The Salvesen family which owns a controlling stake in the Christian Salvesen distribution business appeared split on the pounds 1bn takeover appoach from the Hays transport group yesterday ahead of a crunch board meeting to discuss the offer today.

Though the board is expected to reject the Hays approach, some members of the founding Salvesen family have expressed interest in agreeing a deal at a higher price. It is possible the company may be prepared to discuss higher terms or hope to flush out a higher offer from a rival bidder.

Some 200 members of the Salvesen family control 38 per cent of the company's shares and hold the key to any deal. The current offer is pitched at around 365p per share valuing the company at just over pounds 1bn though Hays is willing to negotiate on terms. Any split could be exploited by Hays.

Key decision-makers include Andrew and Robin Salvesen who sit on the board as non-executives and account for 3.4 per cent and 1 per cent of the shares respectively.

Family shareholders contacted yesterday expressed differing opinions on the Hays offer. The largest single shareholder is Alastair Salvesen, the great-grandson of the company's founder, who controls 4.6 per cent of the equity. Contacted at his seafood company near Glasgow yesterday he said he was waiting for a more concrete offer from Hays in order to make a judgement.

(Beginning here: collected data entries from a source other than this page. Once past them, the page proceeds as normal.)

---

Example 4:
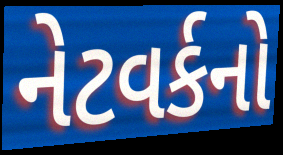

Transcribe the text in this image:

નેટવર્કનો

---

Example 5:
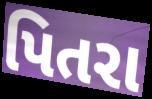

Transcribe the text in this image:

પિતરા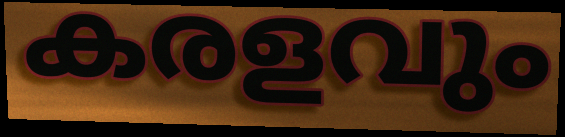
കരളവും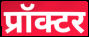
प्रॉक्टर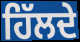
ਹਿੱਲਦੇ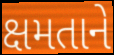
ક્ષમતાનેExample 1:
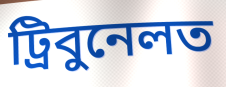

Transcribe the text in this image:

ট্ৰিবুনেলত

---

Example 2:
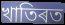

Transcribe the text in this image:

খাতিৰত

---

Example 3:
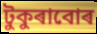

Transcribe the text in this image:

টুকুৰাবোৰ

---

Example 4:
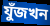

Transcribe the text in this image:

যুঁজখন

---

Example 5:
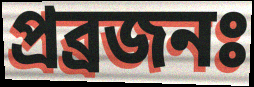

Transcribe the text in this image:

প্ৰব্ৰজনঃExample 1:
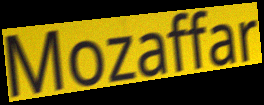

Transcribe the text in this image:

Mozaffar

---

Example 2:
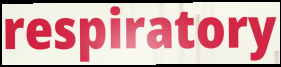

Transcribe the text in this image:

respiratory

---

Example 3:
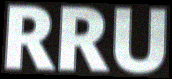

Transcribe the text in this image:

RRU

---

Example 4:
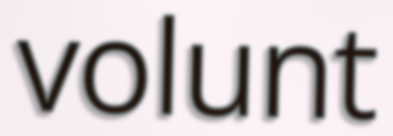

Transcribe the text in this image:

volunt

However, he did not rule out an agreement. "I think everyone would be disappointed if the Christian Salvesen name was to disappear. But in today's world you have to be realistic." Mr Salvesen has just completed a book on the Salvesen family tracing its history from its Norwegian origins in1550 to 1995 entitled Flekten Salvesen (the family Salvesen). But he did not rule out a hard-headed approach to a decent offer. He commented that a couple of years ago the share price rose above 400p. "We would be expecting considerably more than that."

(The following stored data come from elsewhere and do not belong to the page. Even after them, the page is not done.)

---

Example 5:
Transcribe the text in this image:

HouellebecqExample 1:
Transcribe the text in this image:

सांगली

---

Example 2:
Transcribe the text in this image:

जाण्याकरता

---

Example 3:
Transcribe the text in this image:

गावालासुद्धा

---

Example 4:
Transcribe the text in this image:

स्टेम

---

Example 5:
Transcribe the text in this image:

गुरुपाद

Sir Gerald Elliot, chairman of the company from 1981 to 1987 and one of the senior members of the Salvesen family, was more firmly opposed to the bid. Speaking from the Highlands of Scotland, he said: "You've got to take any sort of bid seriously but as far as the industrial logic is concerned I can't quite see it." He added that the family felt a strong loyalty to the company founded in Edinburgh and the largest company to retain headquarters in Scotland. "I should think they [the family] would act together ," he said.

Another Salvesen family shareholder who preferred not to be named, said: "I think there would be a reluctance to accept an offer particularly if that meant basing the company outside Scotland. There is probably less loyalty among the younger members of the family but I think there would be a pretty strong feeling about the name disappearing."

One of Salvesen's institutional shareholders said it was prepared to listen to what Hays had to say. The fund manager added: "Salvesen is a business which has had a few problems. It has done some things to address those difficulties but the jury is out on whether the re-organisation is sufficient."

Christian Salveson shares closed 4p higher at 360p. Hays shares shaded a penny lower at 429p.